Weighted Alignment
========================

Weighted alignment methods in GWProt allow for optimal superposition of two point clouds (e.g., protein structures) using a correspondence as weights. This is particularly useful for comparing structures after GW or FGW alignment, where the correspondence encodes the correspondence between residues.

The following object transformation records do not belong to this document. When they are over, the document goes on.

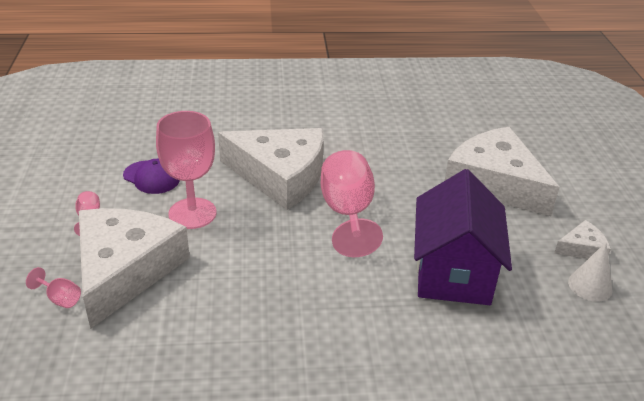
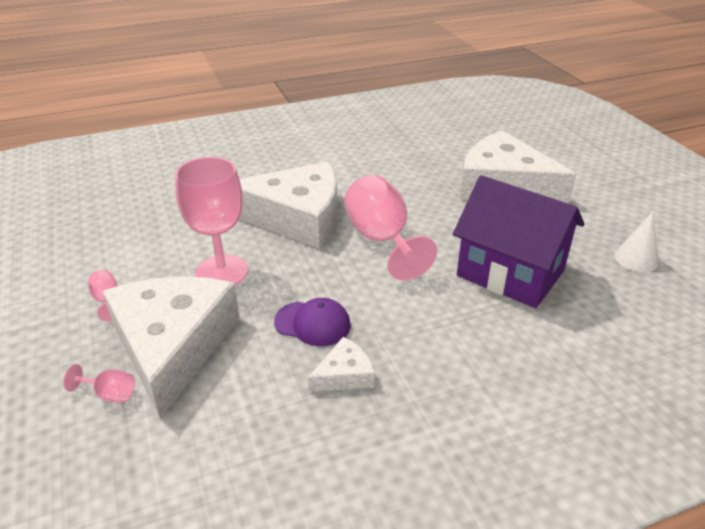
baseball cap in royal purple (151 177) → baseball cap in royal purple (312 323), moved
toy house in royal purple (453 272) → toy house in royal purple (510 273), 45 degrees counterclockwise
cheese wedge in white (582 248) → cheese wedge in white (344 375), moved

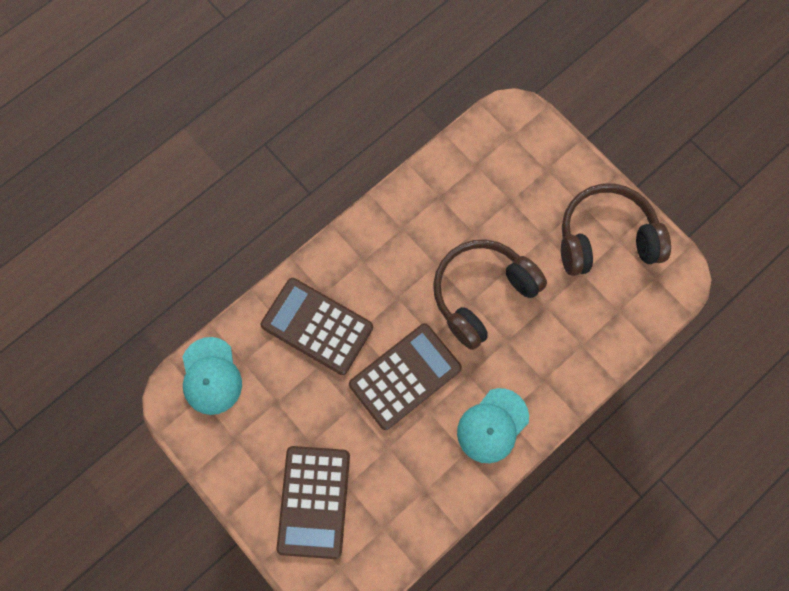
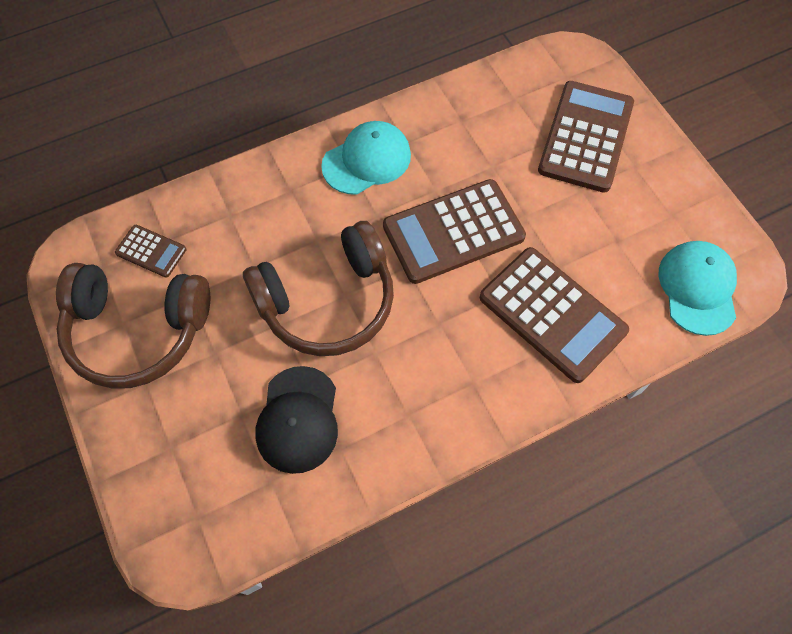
- → pocket calculator in russet (151 251)
- → baseball cap in jet-black (298 419)

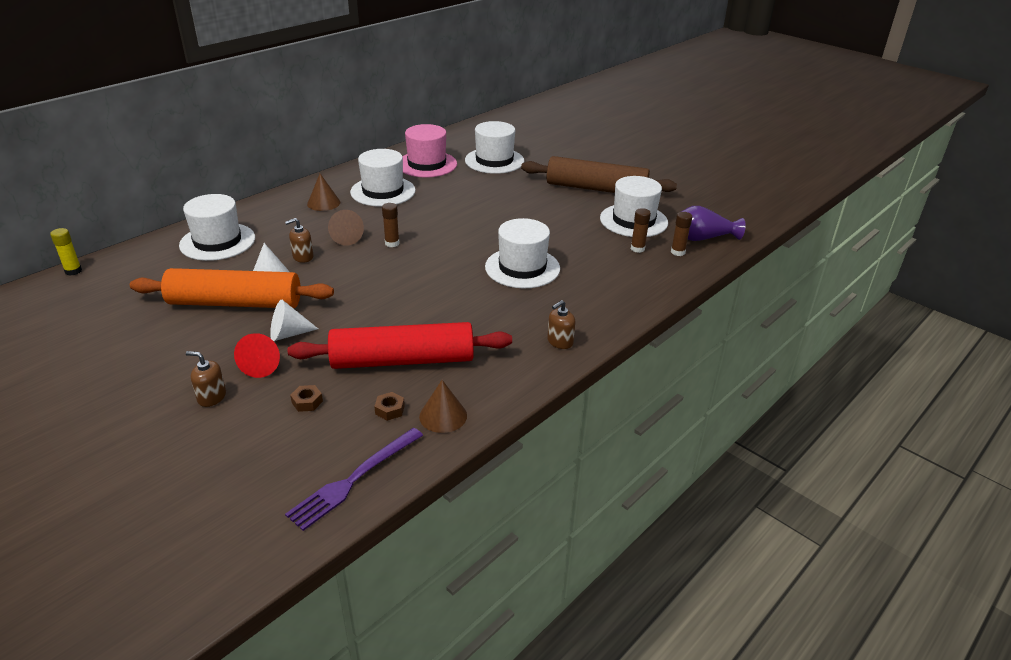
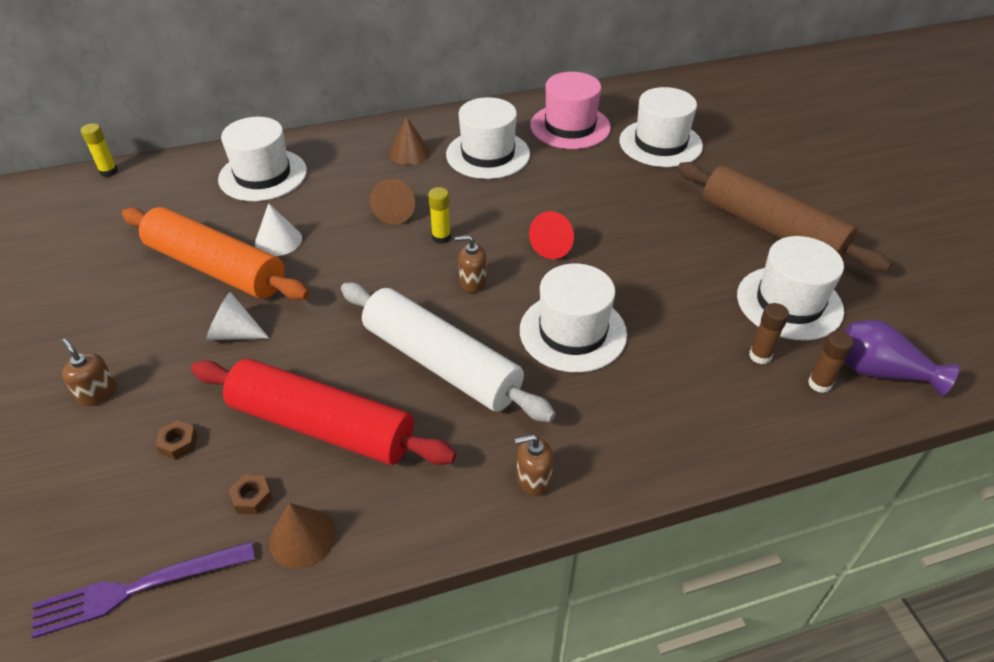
cone shape in scarlet (262 365) → cone shape in scarlet (554 246), moved
soap pump in russet (303 257) → soap pump in russet (472 282), moved
glue in russet (392 243) → glue in bright yellow (441 237)
- → dough roller in white (441 363)

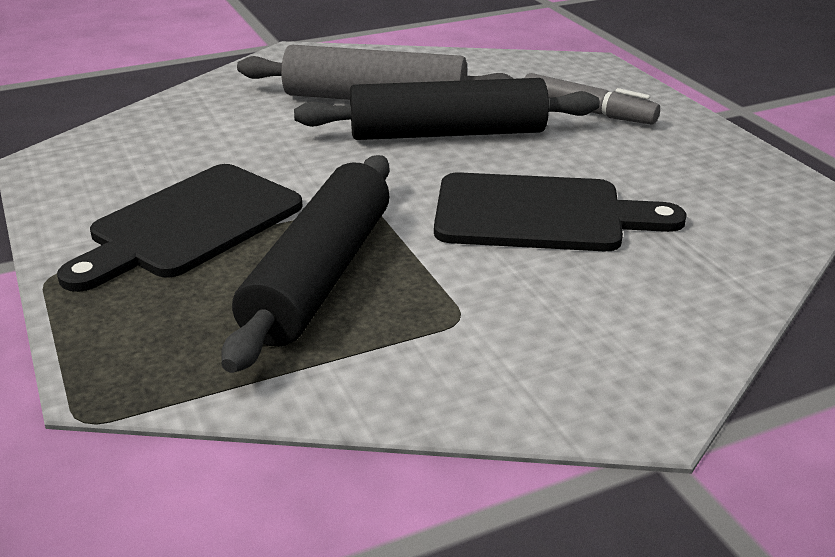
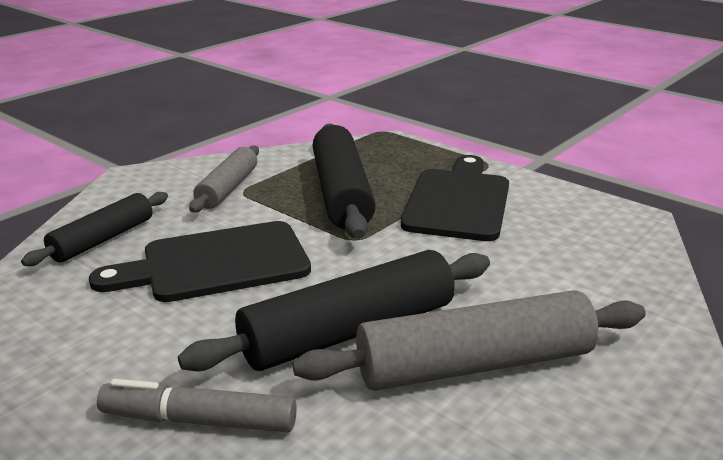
- → dough roller in jet-black (103 239)
- → dough roller in grey (228 188)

**Weighted RMSD Alignment**
--------------------------

.. autofunction:: GWProt.weighted_alignment.weighted_RMSD

This function finds a special orthogonal matrix :math:`S` that minimizes the weighted sum of squared distances:

    .. math::
        \sum_{i,j} |(x_i - x') - S(y_j - y')|^2 \cdot T_{i,j}

where :math:`x'` is the weighted mean of the :math:`x_i` and :math:`y'` is the weighted mean of the :math:`y_j`, and :math:`T_{i,j}` is the correspondence (e.g., from GW alignment).

Note: In general, there may not be a unique solution matrix :math:`S` that minimizes this expression.

After alignment, ``(Y - y_mean) @ rot + x_mean`` and ``X`` should be superimposed. If ``n == m`` and ``T`` is the identity matrix, this reduces to the classic Kabsch algorithm for minimizing RMSD between ``X`` and ``Y``.

This approach is especially useful for visualizing and quantifying structural similarity after optimal transport-based alignments, and can be used in conjunction with LGD analysis.